Extracted page text data:
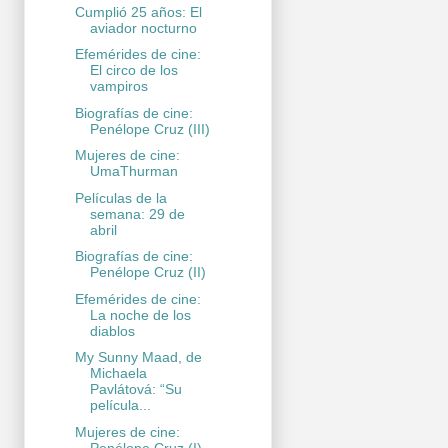
Cumplió 25 años: El
aviador nocturno
Efemérides de cine:
El circo de los
vampiros
Biografías de cine:
Penélope Cruz (III)
Mujeres de cine:
UmaThurman
Películas de la
semana: 29 de
abril
Biografías de cine:
Penélope Cruz (II)
Efemérides de cine:
La noche de los
diablos
My Sunny Maad, de
Michaela
Pavlátová: “Su
película...
Mujeres de cine:
Penélope Cruz (I)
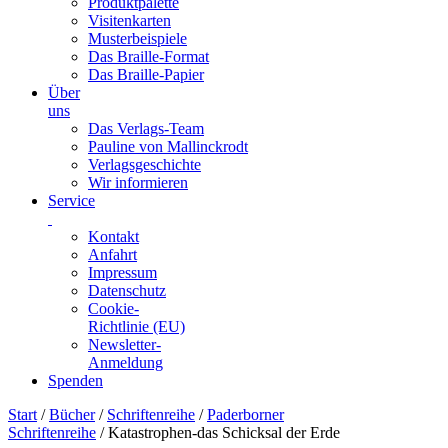
Produktpalette
Visitenkarten
Musterbeispiele
Das Braille-Format
Das Braille-Papier
Über
uns
Das Verlags-Team
Pauline von Mallinckrodt
Verlagsgeschichte
Wir informieren
Service
Kontakt
Anfahrt
Impressum
Datenschutz
Cookie-
Richtlinie (EU)
Newsletter-
Anmeldung
Spenden
Skip
Start
/
Bücher
/
Schriftenreihe
/
Paderborner
to
Schriftenreihe
/ Katastrophen-das Schicksal der Erde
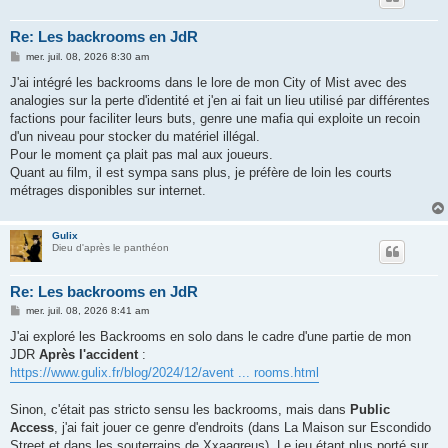
Re: Les backrooms en JdR
M
mer. juil. 08, 2026 8:30 am
e
s
J'ai intégré les backrooms dans le lore de mon City of Mist avec des
s
analogies sur la perte d'identité et j'en ai fait un lieu utilisé par différentes
a
g
factions pour faciliter leurs buts, genre une mafia qui exploite un recoin
e
d'un niveau pour stocker du matériel illégal.
Pour le moment ça plait pas mal aux joueurs.
Quant au film, il est sympa sans plus, je préfère de loin les courts
métrages disponibles sur internet.
Gulix
Dieu d'après le panthéon
Re: Les backrooms en JdR
M
mer. juil. 08, 2026 8:41 am
e
s
J'ai exploré les Backrooms en solo dans le cadre d'une partie de mon
s
JDR
Après l'accident
:
a
g
https://www.gulix.fr/blog/2024/12/avent ... rooms.html
e
Sinon, c'était pas stricto sensu les backrooms, mais dans
Public
Access
, j'ai fait jouer ce genre d'endroits (dans La Maison sur Escondido
Street et dans les souterrains de Xxaagreus). Le jeu étant plus porté sur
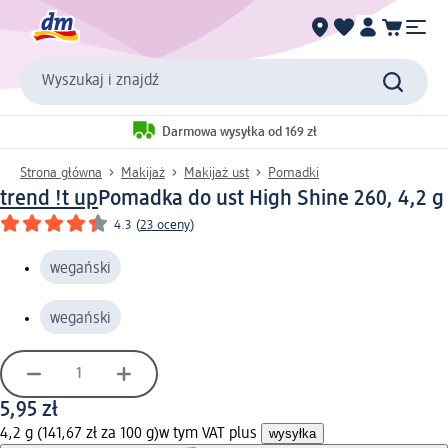
Wyszukaj i znajdź
Darmowa wysyłka od 169 zł
Strona główna
Makijaż
Makijaż ust
Pomadki
trend !t up
Pomadka do ust High Shine 260, 4,2 g
4.3
(
23 oceny
)
wegański
wegański
5,95 zł
4,2 g (141,67 zł za 100 g)
w tym VAT plus
wysyłka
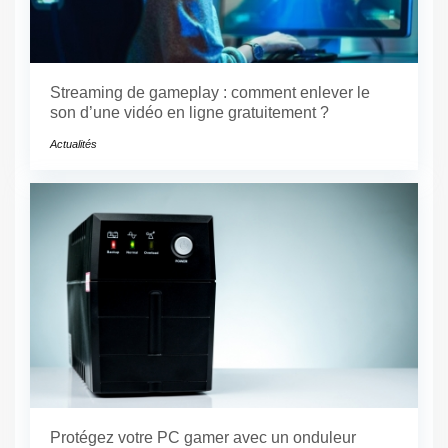
Streaming de gameplay : comment enlever le
son d’une vidéo en ligne gratuitement ?
Actualités
Protégez votre PC gamer avec un onduleur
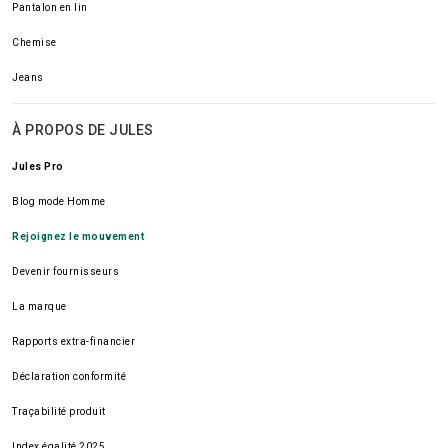
Pantalon en lin
Chemise
Jeans
À PROPOS DE JULES
Jules Pro
Blog mode Homme
Rejoignez le mouvement
Devenir fournisseurs
La marque
Rapports extra-financier
Déclaration conformité
Traçabilité produit
Index égalité 2025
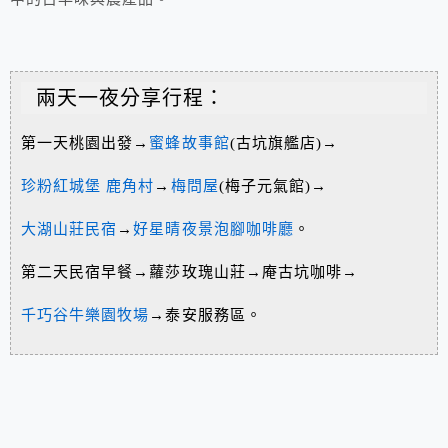
兩天一夜分享行程：
第一天桃園出發→
蜜蜂故事館
(古坑旗艦店)→
珍粉紅城堡 鹿角村
→
梅問屋
(梅子元氣館)→
大湖山莊民宿
→
好星晴夜景泡腳咖啡廳
。
第二天民宿早餐→蘿莎玫瑰山莊→庵古坑咖啡→
千巧谷牛樂園牧場
→泰安服務區。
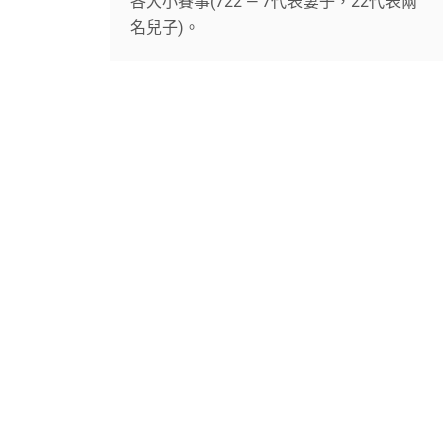
各大小賽事(722 — 7代表妻子，22代表兩
名兒子)。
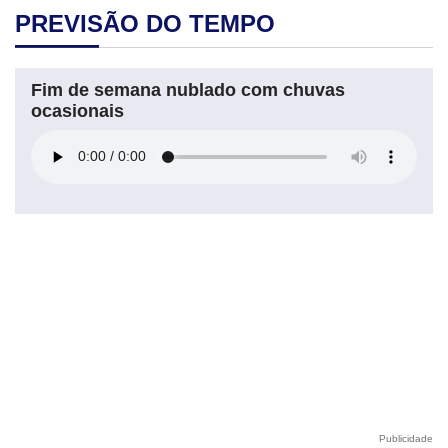
PREVISÃO DO TEMPO
Fim de semana nublado com chuvas
ocasionais
Publicidade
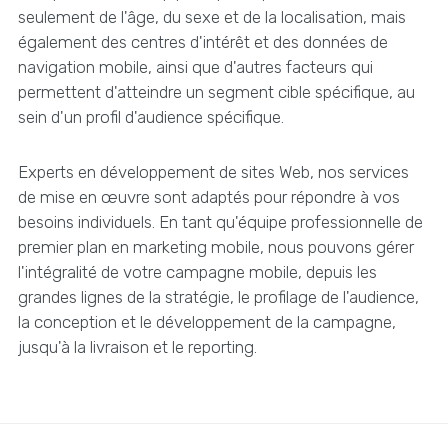
seulement de l'âge, du sexe et de la localisation, mais
également des centres d'intérêt et des données de
navigation mobile, ainsi que d'autres facteurs qui
permettent d'atteindre un segment cible spécifique, au
sein d'un profil d'audience spécifique.
Experts en développement de sites Web, nos services
de mise en œuvre sont adaptés pour répondre à vos
besoins individuels. En tant qu'équipe professionnelle de
premier plan en marketing mobile, nous pouvons gérer
l'intégralité de votre campagne mobile, depuis les
grandes lignes de la stratégie, le profilage de l'audience,
la conception et le développement de la campagne,
jusqu'à la livraison et le reporting.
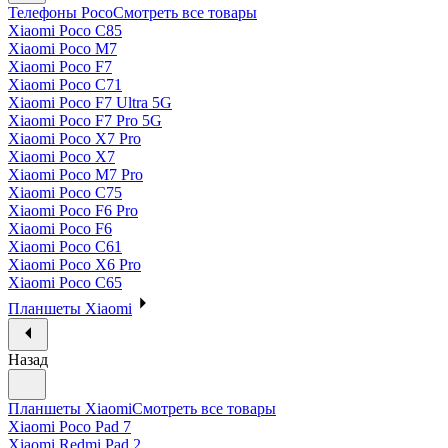
Телефоны Poco
Смотреть все товары
Xiaomi Poco C85
Xiaomi Poco M7
Xiaomi Poco F7
Xiaomi Poco C71
Xiaomi Poco F7 Ultra 5G
Xiaomi Poco F7 Pro 5G
Xiaomi Poco X7 Pro
Xiaomi Poco X7
Xiaomi Poco M7 Pro
Xiaomi Poco C75
Xiaomi Poco F6 Pro
Xiaomi Poco F6
Xiaomi Poco C61
Xiaomi Poco X6 Pro
Xiaomi Poco C65
Планшеты Xiaomi
Назад
Планшеты Xiaomi
Смотреть все товары
Xiaomi Poco Pad 7
Xiaomi Redmi Pad 2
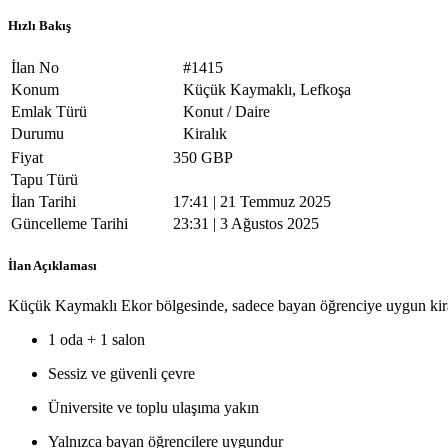
Hızlı Bakış
İlan No
#1415
Konum
Küçük Kaymaklı, Lefkoşa
Emlak Türü
Konut / Daire
Durumu
Kiralık
Fiyat
350 GBP
Tapu Türü
İlan Tarihi
17:41 | 21 Temmuz 2025
Güncelleme Tarihi
23:31 | 3 Ağustos 2025
İlan Açıklaması
Küçük Kaymaklı Ekor bölgesinde, sadece bayan öğrenciye uygun kira
1 oda + 1 salon
Sessiz ve güvenli çevre
Üniversite ve toplu ulaşıma yakın
Yalnızca bayan öğrencilere uygundur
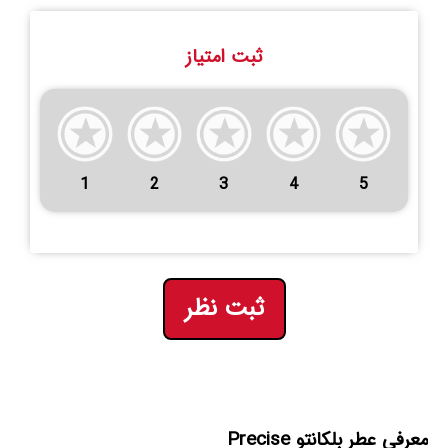
ثبت امتیاز
1
2
3
4
5
ثبت نظر
معرفی عطر بلکانتو Precise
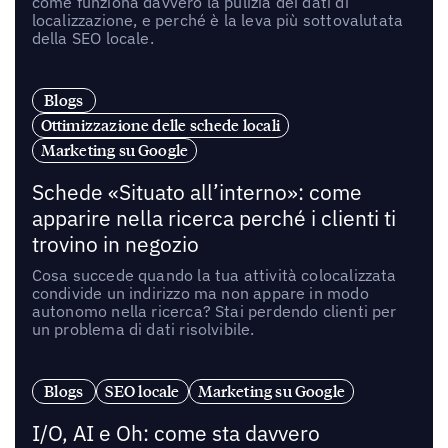
come funziona davvero la pulizia dei dati di
localizzazione, e perché è la leva più sottovalutata
della SEO locale.
Blogs
Ottimizzazione delle schede locali
Marketing su Google
Schede «Situato all’interno»: come
apparire nella ricerca perché i clienti ti
trovino in negozio
Cosa succede quando la tua attività colocalizzata
condivide un indirizzo ma non appare in modo
autonomo nella ricerca? Stai perdendo clienti per
un problema di dati risolvibile.
Blogs
SEO locale
Marketing su Google
I/O, AI e Oh: come sta davvero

● **Problem requirements**
Going through the entries above, report how many lines contain the word "dati", with no other text.

● **Answer to this task**
2